• [WORK REQUEST]:
Find and copy each line of the data that includes "aucegypt".

[Dataset entries]
'''
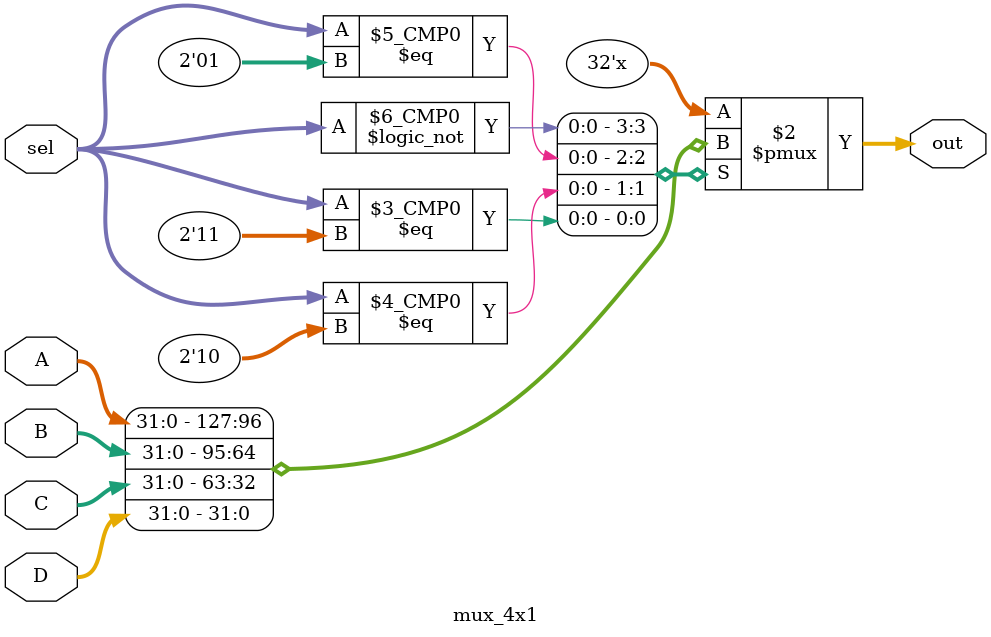
<source format=v>
`timescale 1ns / 1ps
/*******************************************************************
*
* Module: mux_4x1.v
* Project: femtorv32
* Authors: Mahinour Abdelgawad mahinourabdelgawad@aucegypt.edu
           Joudy ElGayar Joudyelgayar@aucegypt.edu
           
* Description: a 4x1 multiplexer
*
* Change history: 7/11/2025 - Created module 
* 
*
**********************************************************************/

module mux_4x1 #(parameter n = 32)(
    input  [n-1:0] A,
    input  [n-1:0] B,
    input  [n-1:0] C,
    input  [n-1:0] D,
    input  [1:0] sel,
    output reg [n-1:0] out
    );

    always @(*) begin
        case (sel)
            2'b00: out = A;
            2'b01: out = B;
            2'b10: out = C;
            2'b11: out = D;
            default: out = A;
        endcase
    end
endmodule


</source>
'''
• [YOUR RESPONSE]:
* Authors: Mahinour Abdelgawad mahinourabdelgawad@aucegypt.edu
           Joudy ElGayar Joudyelgayar@aucegypt.edu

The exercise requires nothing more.